• To-do item
Gather every line in the records below that contains the word "borders".

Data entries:
★ ★ ★ ★ ★

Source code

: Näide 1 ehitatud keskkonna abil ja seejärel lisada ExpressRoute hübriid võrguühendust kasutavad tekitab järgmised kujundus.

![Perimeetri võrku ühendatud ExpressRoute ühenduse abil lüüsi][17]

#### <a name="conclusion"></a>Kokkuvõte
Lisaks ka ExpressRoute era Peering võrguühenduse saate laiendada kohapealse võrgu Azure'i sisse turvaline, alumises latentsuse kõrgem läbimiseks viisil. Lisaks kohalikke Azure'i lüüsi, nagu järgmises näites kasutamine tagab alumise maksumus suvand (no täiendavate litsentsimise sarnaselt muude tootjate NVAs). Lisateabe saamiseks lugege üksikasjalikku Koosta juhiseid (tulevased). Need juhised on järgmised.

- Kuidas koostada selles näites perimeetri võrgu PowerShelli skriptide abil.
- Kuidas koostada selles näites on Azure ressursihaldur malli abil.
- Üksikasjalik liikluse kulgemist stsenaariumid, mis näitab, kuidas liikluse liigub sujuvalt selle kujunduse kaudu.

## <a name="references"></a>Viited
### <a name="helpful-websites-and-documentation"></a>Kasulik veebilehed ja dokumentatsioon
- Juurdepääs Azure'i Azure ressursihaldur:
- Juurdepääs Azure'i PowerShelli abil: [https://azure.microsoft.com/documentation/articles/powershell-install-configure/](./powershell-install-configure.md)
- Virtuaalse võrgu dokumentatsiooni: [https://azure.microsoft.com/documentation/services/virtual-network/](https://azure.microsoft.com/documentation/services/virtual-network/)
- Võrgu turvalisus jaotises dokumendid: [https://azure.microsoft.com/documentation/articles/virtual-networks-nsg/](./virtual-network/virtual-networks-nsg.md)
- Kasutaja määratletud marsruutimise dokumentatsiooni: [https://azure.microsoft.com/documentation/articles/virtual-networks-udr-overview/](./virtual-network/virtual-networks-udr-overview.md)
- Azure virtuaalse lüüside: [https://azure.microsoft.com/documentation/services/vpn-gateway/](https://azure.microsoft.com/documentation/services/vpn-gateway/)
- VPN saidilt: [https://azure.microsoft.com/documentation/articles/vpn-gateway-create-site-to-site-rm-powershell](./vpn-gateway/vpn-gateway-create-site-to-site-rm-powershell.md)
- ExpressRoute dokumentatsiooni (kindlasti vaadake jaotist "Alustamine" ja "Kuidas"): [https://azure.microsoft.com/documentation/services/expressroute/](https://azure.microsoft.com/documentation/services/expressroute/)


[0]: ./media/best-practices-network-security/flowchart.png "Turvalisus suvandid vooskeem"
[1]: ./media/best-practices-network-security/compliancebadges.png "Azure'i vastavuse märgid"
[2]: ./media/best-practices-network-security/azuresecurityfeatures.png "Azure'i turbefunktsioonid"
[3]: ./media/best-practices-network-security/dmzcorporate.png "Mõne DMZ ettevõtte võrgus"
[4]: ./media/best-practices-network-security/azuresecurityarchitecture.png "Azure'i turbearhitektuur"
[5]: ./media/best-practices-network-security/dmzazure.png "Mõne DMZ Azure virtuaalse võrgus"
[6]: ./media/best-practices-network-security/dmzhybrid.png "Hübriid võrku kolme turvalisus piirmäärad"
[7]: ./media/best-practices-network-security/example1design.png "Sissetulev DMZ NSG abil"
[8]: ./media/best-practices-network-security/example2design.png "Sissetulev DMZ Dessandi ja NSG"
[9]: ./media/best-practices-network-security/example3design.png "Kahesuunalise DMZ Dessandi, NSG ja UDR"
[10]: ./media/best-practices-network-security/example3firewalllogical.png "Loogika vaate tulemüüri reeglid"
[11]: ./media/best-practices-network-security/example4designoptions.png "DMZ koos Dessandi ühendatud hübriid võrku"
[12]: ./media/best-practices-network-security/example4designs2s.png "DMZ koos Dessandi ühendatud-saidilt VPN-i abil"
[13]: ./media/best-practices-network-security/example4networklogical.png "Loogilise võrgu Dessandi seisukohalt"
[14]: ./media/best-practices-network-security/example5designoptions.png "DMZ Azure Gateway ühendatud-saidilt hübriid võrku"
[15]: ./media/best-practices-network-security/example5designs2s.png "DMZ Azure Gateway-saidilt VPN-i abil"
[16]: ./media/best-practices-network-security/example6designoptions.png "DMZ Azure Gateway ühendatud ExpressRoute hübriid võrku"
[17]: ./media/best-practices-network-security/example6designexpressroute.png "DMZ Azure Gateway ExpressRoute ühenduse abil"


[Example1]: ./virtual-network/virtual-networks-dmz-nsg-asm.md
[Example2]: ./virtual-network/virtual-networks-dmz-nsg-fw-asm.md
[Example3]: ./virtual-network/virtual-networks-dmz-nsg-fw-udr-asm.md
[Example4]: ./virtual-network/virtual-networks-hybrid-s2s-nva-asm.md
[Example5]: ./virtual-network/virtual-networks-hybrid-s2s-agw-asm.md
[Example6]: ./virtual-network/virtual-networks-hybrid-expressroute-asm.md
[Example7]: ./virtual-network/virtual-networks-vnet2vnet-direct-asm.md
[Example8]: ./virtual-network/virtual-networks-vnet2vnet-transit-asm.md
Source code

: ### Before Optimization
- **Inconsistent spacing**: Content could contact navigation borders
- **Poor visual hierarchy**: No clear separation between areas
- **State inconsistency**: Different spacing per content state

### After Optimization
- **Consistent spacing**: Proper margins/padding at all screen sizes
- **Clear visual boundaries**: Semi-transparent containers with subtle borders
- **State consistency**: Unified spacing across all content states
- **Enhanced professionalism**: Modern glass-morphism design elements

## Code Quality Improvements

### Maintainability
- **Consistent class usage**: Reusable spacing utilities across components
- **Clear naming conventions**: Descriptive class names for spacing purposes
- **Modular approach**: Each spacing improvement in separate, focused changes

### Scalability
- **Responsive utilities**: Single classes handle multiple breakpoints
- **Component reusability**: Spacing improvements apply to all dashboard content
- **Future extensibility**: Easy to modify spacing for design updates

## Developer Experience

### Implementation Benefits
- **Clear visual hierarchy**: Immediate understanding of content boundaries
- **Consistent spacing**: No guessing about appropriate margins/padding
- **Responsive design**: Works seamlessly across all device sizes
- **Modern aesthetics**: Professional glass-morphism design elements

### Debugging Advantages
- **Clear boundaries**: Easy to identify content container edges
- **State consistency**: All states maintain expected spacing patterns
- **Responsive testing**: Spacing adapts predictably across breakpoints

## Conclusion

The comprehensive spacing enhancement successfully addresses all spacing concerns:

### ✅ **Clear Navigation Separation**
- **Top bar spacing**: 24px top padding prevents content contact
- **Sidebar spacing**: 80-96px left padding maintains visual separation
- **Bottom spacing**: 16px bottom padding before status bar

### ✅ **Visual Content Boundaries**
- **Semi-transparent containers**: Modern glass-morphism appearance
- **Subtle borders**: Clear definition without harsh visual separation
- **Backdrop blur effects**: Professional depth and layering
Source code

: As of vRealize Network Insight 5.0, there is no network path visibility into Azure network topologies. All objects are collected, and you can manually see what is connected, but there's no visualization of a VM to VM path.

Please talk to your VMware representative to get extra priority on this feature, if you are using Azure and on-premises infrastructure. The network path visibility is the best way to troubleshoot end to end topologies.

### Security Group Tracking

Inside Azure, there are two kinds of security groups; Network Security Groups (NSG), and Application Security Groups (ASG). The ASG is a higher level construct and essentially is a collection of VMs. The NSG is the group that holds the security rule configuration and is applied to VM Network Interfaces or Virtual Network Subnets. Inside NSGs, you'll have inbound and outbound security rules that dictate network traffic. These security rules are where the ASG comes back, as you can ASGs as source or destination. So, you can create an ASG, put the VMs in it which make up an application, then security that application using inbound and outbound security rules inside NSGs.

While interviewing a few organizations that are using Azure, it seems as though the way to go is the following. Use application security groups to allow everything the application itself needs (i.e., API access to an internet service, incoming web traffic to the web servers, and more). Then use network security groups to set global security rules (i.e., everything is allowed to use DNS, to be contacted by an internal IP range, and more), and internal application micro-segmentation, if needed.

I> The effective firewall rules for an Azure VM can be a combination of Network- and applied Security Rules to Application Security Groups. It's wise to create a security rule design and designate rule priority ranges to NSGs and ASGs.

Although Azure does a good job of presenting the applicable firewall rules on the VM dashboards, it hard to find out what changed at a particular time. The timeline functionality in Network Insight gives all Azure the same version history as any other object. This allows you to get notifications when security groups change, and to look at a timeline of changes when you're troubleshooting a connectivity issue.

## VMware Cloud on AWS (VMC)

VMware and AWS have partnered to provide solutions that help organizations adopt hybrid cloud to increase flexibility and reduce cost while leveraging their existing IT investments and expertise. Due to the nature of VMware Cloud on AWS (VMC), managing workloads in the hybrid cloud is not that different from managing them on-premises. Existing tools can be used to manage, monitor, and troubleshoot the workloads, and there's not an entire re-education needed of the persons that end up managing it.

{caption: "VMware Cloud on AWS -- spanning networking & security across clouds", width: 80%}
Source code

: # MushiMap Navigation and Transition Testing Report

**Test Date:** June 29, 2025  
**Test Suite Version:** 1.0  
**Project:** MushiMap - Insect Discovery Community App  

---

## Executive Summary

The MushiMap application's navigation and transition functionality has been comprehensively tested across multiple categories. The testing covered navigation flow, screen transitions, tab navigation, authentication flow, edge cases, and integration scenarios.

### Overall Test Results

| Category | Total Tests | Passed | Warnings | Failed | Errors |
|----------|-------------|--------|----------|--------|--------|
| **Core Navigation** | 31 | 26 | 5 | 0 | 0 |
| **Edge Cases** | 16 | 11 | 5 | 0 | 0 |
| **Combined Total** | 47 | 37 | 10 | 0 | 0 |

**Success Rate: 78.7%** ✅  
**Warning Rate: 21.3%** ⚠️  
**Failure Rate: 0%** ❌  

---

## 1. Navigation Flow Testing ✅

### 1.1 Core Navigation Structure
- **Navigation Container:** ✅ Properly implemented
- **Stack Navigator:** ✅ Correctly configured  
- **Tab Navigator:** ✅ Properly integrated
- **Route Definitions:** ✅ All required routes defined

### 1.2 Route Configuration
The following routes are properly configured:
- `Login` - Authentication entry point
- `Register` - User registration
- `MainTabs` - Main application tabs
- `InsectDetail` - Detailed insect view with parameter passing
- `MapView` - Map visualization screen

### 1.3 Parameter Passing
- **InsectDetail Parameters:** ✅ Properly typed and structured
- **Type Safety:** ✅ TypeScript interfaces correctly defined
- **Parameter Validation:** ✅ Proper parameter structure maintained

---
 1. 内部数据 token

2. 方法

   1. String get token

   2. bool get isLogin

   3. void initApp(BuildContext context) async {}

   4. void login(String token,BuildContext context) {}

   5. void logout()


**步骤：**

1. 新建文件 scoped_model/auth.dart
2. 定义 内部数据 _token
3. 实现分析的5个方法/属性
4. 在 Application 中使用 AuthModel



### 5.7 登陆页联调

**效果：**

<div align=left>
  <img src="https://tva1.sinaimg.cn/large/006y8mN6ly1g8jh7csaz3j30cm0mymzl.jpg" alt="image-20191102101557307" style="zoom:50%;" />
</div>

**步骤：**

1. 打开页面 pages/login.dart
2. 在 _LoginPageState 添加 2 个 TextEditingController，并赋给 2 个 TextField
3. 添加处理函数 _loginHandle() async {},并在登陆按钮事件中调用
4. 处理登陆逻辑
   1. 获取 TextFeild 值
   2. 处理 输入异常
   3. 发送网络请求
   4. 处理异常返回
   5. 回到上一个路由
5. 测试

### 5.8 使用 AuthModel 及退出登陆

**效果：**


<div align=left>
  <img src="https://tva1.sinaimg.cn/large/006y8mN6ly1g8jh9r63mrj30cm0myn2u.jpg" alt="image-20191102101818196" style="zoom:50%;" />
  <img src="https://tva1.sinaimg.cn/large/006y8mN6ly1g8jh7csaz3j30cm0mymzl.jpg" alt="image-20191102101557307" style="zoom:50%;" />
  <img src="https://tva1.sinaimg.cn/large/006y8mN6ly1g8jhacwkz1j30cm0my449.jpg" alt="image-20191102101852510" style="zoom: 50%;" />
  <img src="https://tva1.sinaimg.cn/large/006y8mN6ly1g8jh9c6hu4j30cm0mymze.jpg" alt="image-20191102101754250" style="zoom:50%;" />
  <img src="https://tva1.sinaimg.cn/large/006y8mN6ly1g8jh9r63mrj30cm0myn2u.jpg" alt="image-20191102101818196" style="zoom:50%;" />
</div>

★ ★ ★ ★ ★

• Your response
- **Inconsistent spacing**: Content could contact navigation borders
- **Clear visual boundaries**: Semi-transparent containers with subtle borders
- **Subtle borders**: Clear definition without harsh visual separation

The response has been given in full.